··· Records shown ···

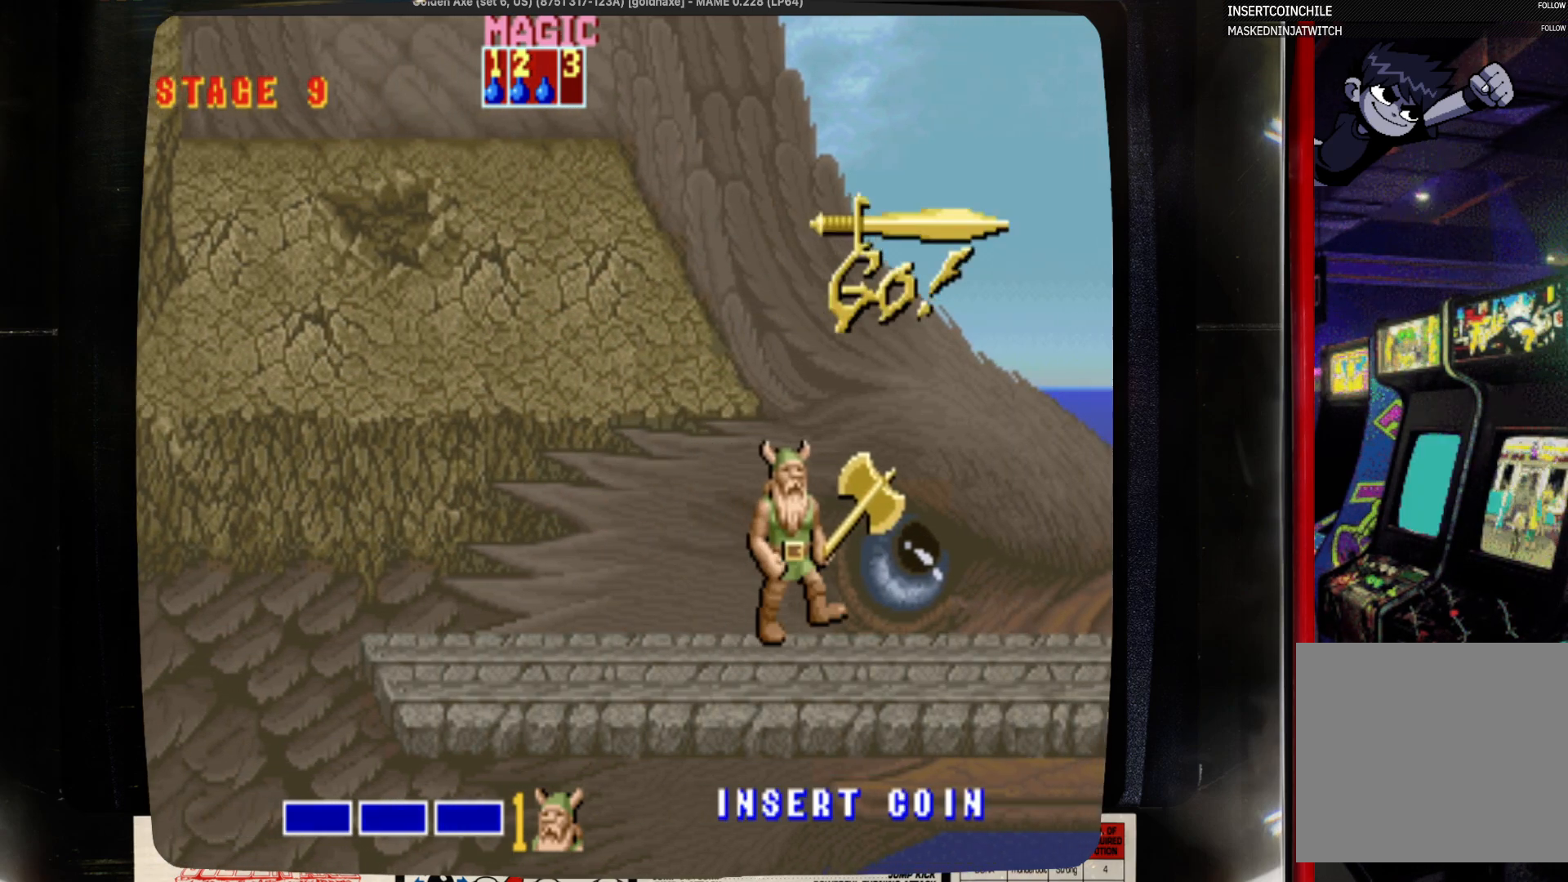
{"buttons": [], "events": [[367, "DPAD_RIGHT", "up"]]}
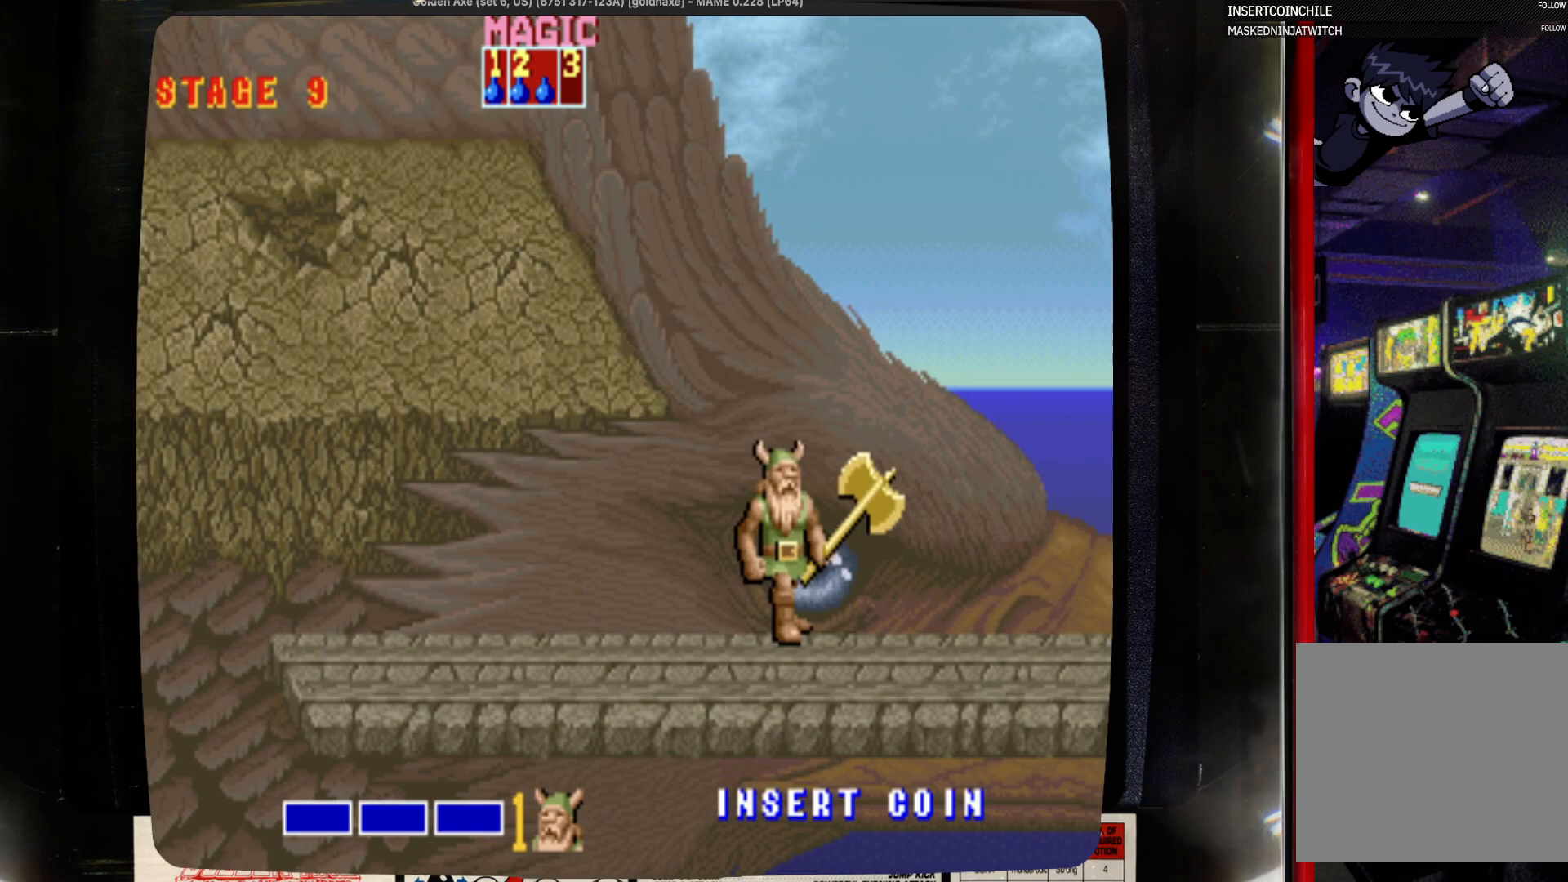
{"buttons": [], "events": []}
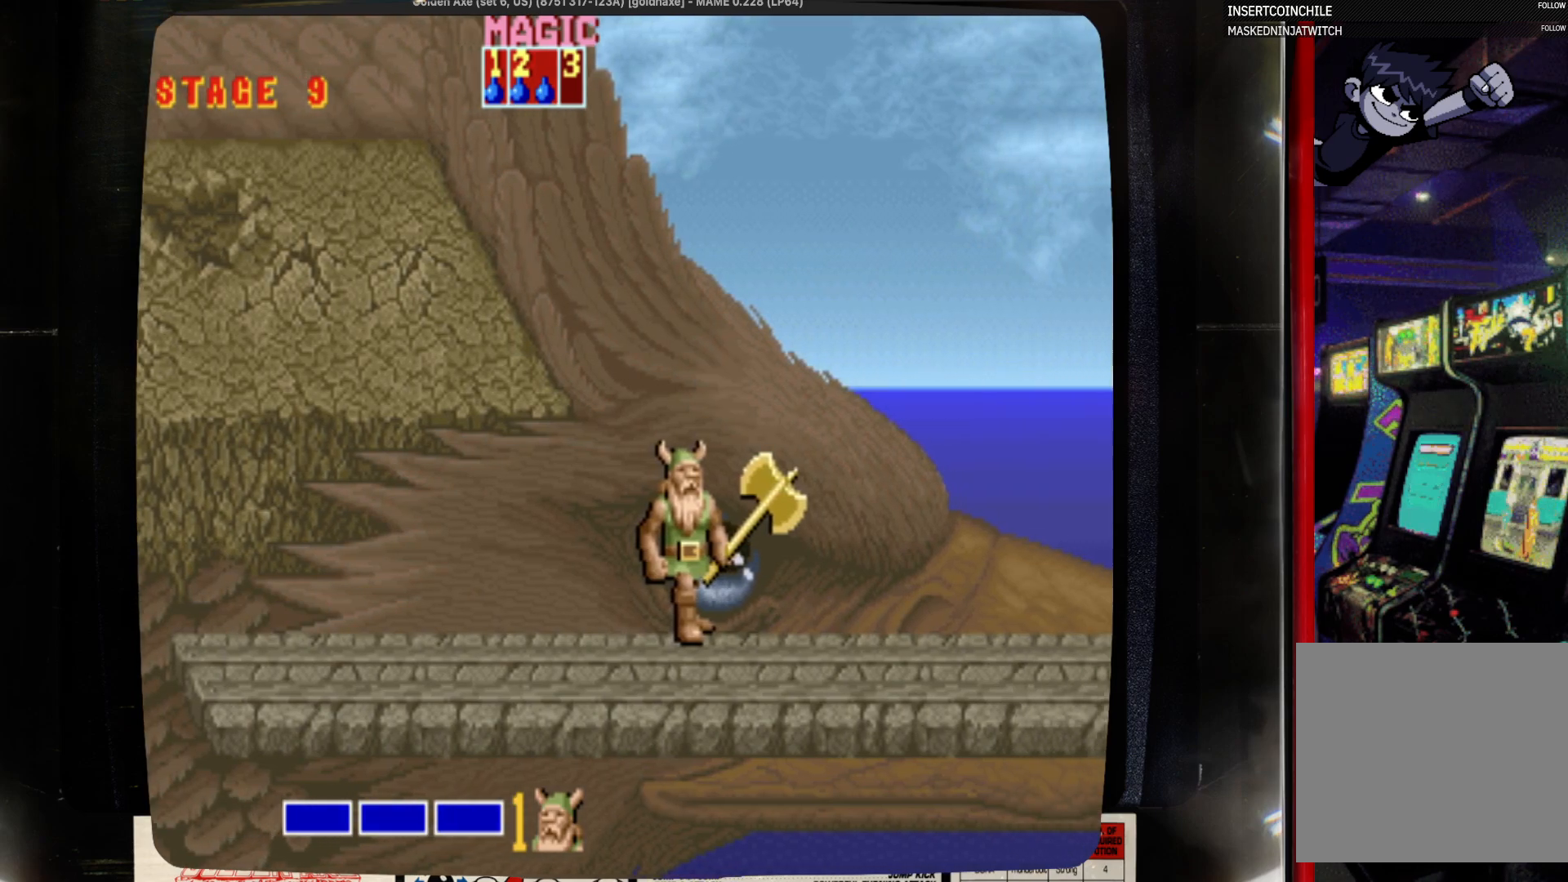
{"buttons": ["DPAD_RIGHT"], "events": [[450, "DPAD_RIGHT", "down"]]}
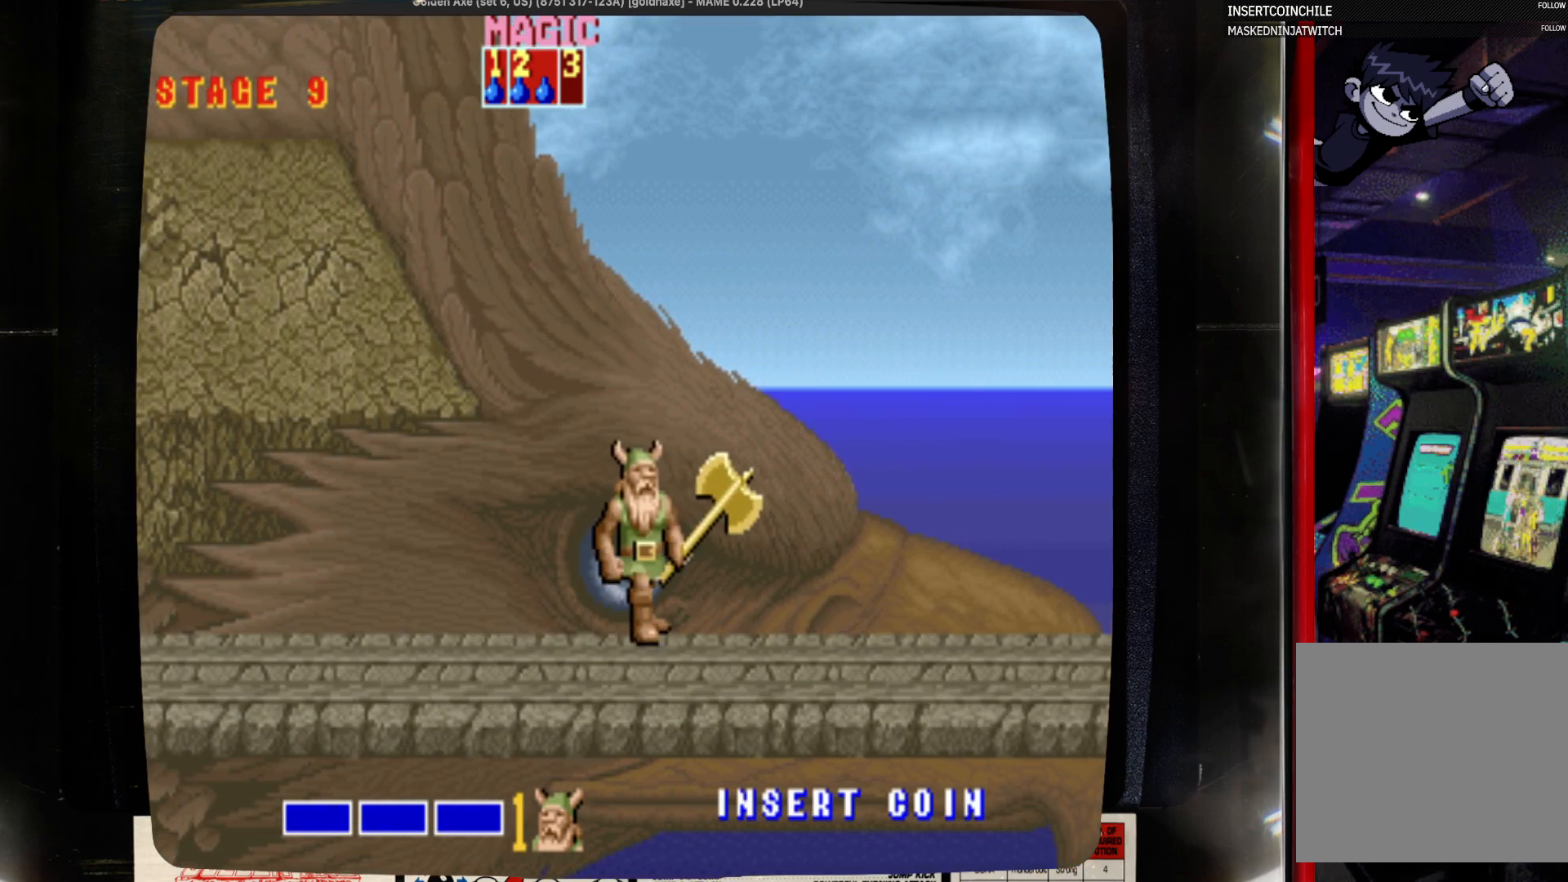
{"buttons": ["DPAD_RIGHT"], "events": [[167, "DPAD_RIGHT", "up"], [500, "DPAD_RIGHT", "down"]]}
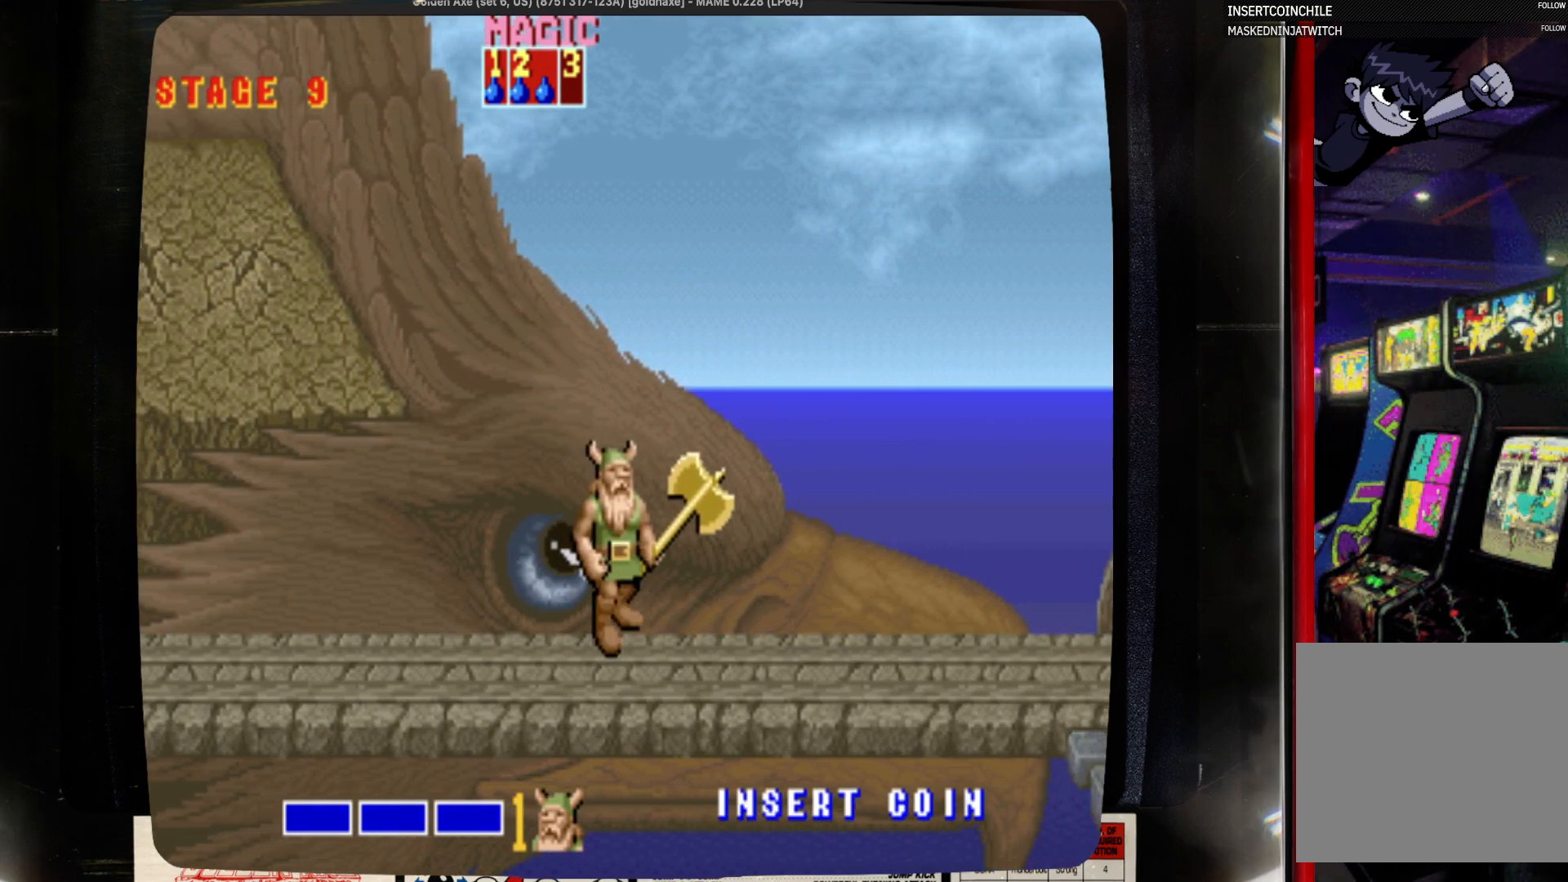
{"buttons": ["DPAD_RIGHT"], "events": []}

···

A word-for-word copy of the data above is needed, one that omits the pictures.

* Expected answer
{"buttons": [], "events": [[367, "DPAD_RIGHT", "up"]]}
{"buttons": [], "events": []}
{"buttons": ["DPAD_RIGHT"], "events": [[450, "DPAD_RIGHT", "down"]]}
{"buttons": ["DPAD_RIGHT"], "events": [[167, "DPAD_RIGHT", "up"], [500, "DPAD_RIGHT", "down"]]}
{"buttons": ["DPAD_RIGHT"], "events": []}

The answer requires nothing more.